§ Job
In the comment on measurement accuracy for the loss-derived method, how is the interval packet arrival calculated?

§ Document passage
════════════════

2. Measurement accuracy for loss derived method (6.1.3) should specify which metric it is referring to. e.g. If it is the metric
calculated as "Connectivity Packet Loss/Offered Load" then the convergence time may be upto 1 Inter-Packet arrival period more. This
is because the first packet in the sequence of packets that got dropped could have possibly been dropped if this packet had arrived
in the interval between the last packet to this route and this packet. The interval packet arrival is calculated as "1/offered
load". Also the convergence time could be just greater than Inter-Packet arrival for "Connectitivity Packet Loss-1" packets =
"(Connectivity Packet Loss - 1)/Offered load". Again this is possible, if there were a packet following the last packet dropped in
the sequence of dropped packets to the route in the interval between the last packet dropped and the packet following it (=Inter
packet arrival). Hence in this case, the range of the metric is "Connectivity Packet loss/Offered load +- 1/offered load". Ranges
should be specified for each of the reported metrics.

════════════════

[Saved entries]

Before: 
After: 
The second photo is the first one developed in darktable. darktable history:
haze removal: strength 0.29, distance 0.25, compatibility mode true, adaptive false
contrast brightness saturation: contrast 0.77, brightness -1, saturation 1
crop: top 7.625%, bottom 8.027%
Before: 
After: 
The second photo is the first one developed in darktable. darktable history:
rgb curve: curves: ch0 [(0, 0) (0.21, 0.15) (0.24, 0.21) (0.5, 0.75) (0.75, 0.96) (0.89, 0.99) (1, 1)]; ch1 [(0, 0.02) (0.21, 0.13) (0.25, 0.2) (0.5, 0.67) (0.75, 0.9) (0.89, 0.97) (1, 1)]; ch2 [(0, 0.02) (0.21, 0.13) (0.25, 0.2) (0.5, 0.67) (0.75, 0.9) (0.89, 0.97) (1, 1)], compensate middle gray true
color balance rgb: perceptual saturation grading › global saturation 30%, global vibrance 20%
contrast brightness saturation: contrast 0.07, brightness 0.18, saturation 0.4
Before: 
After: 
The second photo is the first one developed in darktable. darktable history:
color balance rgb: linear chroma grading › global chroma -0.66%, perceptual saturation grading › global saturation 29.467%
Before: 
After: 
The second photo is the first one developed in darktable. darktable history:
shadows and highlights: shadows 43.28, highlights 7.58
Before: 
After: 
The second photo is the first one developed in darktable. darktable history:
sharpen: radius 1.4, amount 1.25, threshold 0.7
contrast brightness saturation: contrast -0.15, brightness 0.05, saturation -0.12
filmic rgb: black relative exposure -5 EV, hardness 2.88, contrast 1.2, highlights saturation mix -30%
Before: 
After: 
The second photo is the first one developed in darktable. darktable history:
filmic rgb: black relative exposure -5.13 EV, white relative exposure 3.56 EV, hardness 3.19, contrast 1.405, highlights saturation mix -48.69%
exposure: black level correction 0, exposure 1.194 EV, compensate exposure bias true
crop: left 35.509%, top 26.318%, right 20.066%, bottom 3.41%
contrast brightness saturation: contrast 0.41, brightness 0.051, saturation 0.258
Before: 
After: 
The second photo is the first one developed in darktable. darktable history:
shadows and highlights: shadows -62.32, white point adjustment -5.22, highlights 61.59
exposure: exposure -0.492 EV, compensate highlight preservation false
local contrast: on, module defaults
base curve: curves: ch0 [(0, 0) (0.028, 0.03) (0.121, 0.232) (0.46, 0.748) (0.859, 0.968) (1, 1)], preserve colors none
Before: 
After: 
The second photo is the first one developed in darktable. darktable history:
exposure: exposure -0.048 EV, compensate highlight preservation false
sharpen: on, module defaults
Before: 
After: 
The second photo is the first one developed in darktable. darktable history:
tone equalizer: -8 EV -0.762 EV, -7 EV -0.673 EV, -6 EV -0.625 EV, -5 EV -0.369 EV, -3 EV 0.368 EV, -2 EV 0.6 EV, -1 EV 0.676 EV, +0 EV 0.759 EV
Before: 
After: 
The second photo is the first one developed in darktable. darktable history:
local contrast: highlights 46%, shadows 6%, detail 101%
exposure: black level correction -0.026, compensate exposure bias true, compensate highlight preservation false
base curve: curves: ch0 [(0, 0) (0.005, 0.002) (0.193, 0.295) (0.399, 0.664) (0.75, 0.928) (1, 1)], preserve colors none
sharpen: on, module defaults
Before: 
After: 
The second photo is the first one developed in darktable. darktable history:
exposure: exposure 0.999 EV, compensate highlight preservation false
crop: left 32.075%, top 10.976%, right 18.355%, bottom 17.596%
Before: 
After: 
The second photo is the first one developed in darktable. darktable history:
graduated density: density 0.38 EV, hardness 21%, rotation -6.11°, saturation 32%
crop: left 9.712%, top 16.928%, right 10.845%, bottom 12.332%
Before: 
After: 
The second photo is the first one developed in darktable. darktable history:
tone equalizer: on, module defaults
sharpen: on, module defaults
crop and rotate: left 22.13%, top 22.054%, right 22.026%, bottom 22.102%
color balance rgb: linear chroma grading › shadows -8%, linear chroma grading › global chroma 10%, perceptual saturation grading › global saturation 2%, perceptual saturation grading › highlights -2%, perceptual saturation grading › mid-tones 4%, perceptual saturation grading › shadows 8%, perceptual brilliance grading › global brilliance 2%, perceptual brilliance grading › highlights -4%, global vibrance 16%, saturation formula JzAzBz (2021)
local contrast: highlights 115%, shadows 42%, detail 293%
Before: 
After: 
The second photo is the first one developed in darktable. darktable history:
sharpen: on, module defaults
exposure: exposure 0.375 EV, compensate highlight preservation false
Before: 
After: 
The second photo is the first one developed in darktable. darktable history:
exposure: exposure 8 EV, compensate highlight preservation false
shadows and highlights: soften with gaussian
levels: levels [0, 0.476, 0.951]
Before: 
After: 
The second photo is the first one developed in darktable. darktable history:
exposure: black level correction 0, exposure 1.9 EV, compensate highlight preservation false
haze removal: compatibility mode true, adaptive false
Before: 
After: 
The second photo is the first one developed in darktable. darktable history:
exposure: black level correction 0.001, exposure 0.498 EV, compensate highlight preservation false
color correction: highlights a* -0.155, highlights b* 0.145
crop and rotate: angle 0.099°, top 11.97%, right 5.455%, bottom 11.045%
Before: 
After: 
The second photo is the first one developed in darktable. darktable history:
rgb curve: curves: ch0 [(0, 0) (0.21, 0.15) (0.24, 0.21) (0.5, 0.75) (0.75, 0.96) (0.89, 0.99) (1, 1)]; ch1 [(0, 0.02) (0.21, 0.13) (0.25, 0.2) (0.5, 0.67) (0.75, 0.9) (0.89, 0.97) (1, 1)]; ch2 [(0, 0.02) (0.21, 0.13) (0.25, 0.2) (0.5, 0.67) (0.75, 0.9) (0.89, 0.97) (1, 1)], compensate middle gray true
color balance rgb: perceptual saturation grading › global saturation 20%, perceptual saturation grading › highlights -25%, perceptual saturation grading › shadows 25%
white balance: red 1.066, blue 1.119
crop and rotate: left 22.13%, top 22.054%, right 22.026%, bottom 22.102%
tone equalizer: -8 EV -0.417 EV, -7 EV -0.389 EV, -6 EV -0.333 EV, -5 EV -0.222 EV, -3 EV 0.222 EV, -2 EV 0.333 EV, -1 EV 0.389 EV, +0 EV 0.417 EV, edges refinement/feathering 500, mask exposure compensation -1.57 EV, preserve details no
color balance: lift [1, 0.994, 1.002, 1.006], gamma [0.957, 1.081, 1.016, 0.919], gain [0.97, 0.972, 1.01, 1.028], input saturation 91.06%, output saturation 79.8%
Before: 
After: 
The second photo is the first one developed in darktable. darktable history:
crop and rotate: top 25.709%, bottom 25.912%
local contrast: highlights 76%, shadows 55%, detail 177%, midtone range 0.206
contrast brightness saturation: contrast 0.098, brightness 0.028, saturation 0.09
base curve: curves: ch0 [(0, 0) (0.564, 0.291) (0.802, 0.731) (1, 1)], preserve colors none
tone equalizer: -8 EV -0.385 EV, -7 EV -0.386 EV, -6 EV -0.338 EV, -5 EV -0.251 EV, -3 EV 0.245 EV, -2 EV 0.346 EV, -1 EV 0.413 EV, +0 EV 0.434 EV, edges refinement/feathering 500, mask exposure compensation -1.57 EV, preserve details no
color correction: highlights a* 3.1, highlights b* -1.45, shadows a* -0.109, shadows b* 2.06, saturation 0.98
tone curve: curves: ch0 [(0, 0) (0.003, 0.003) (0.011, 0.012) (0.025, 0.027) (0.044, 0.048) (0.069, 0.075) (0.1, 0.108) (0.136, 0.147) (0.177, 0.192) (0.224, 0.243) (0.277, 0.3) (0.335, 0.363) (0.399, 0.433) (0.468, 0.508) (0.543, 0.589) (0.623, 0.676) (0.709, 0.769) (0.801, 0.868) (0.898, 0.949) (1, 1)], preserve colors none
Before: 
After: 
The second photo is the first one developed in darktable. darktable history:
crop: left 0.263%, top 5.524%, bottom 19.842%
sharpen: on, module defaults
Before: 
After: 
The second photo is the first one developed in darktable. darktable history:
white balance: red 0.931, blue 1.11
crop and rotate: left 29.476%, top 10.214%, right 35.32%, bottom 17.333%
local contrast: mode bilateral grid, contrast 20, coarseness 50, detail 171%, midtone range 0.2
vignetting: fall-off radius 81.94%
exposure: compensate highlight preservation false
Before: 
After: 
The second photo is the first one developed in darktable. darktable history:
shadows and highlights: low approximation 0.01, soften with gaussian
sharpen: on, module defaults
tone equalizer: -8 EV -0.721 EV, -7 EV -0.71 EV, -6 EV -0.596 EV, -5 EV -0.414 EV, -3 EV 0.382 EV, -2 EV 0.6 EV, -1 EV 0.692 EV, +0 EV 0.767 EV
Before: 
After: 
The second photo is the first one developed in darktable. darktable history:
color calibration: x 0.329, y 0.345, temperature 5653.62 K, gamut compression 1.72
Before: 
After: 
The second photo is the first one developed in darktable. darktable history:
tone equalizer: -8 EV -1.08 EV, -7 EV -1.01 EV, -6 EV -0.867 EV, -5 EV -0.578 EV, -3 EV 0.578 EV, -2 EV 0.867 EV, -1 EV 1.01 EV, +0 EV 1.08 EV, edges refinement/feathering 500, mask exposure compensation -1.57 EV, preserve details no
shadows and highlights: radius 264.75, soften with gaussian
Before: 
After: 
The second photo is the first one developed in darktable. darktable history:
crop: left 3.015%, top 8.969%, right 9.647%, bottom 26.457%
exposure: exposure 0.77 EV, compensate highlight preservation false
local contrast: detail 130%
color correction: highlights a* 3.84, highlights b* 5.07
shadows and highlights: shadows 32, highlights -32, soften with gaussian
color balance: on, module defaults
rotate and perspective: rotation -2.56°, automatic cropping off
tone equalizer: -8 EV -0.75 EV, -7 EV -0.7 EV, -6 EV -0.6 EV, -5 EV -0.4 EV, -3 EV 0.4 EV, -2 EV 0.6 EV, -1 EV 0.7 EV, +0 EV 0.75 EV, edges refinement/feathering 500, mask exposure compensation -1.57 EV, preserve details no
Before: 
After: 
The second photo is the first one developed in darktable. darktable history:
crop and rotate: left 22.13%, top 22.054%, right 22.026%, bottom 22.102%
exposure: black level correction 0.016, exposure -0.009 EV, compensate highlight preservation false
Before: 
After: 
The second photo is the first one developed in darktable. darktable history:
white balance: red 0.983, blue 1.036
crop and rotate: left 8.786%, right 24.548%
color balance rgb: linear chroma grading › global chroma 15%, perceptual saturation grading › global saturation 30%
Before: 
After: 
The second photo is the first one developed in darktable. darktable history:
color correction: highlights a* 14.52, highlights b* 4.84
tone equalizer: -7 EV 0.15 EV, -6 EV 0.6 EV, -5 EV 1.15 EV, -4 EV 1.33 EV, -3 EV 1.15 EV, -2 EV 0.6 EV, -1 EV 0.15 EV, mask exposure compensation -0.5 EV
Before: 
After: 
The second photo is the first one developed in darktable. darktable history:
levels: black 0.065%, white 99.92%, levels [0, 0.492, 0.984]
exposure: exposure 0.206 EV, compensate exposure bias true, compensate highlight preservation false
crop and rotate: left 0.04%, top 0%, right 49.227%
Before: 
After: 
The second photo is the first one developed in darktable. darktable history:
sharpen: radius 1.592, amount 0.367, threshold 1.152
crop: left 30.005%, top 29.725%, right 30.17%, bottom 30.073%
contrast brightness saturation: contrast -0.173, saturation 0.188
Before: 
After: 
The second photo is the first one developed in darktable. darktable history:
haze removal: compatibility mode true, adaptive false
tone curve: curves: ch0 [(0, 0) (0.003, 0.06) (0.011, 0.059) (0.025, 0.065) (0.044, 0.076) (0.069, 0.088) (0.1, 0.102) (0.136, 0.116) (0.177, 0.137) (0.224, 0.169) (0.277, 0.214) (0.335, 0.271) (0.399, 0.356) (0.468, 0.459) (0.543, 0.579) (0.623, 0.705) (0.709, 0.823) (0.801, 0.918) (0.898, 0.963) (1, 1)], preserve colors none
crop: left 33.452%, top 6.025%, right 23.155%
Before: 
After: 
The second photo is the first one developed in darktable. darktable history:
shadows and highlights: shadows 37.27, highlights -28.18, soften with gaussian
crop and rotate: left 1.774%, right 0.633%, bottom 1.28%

════════════════

§ Answer in full
As 1/offered load.